There’s no doubt sport has been a lifeline for so many people during the pandemic, a livelihood for many of the athletes, and also light entertainment for so many left sitting at home on the couch. The main difference for people who have already been navigating the new system, compared with people starting to travel in recent times, is that the paperwork, which is mostly completed online, has become more of a formality and inconvenience.

Once you know what is required it’s pretty simple, but you do need to make a list and check all the boxes; vaccinated or travel exemption; negative Covid-19 test, US attestation form to confirm that all your information is accurate and correct, current ESTA or US visa in place, plus passenger locator form to hand in on arrival.

It’s hard to believe we’re still navigating various rules and regulations for entry to countries two years since the start of the pandemic. Long before Covid-19, it’s always been an intimidating experience to stand in line on arrival to the US. It did get a lot friendlier for a few years there, only with the uncertainty around travel and restrictions the defence lines are right back up again.

Determination

Waiting in line to go through US immigration, I was getting loads of messages from friends back in Australia about the latest twist in Djokovic’s arrival, held up at the airport due to his visa being revoked. His response was what you’d expect from someone of his determination and focus; he didn’t travel all that way to accept the decision and head back on the very next flight.

When you are an athlete of such stature and competitiveness, it’s just one more hurdle you are determined to clear and fight through. Not just a fighter on the tennis court, Djokovic was also willing to fight his corner in court and retain his invitation to Australia in the belief that he had fulfilled all criteria to be allowed an exemption to travel and play.

Many other athletes have faced similar hurdles over the last two years, many others I know have always stood up and carried on, never giving up when at the last-minute criteria changes. Sometimes it’s about finding a way within the rules and regulations to do what’s required, travel safely and continue with their work.
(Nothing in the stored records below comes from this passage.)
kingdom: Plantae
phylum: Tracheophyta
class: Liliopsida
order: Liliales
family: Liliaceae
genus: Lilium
Already it seems that this year the walls and barriers are coming down. As we navigate through the latest Covid variants, the hurdles are still there, just not as high. Everyone is just about getting used to the new travel requirements and the tension is decreasing. It was never just about sports people travelling the world for work, or to provide some excitement and entertainment for so many forced to stay home over the past two years.

Right now, it’s still wintertime in California, most days more like a good Irish summer day, perfect conditions for training with the Union Athletics Club athletes escaping the Portland winter. From here, the next big stop will be the World Indoor Championships, taking place in Belgrade, Serbia in March. Novak Djokovic country.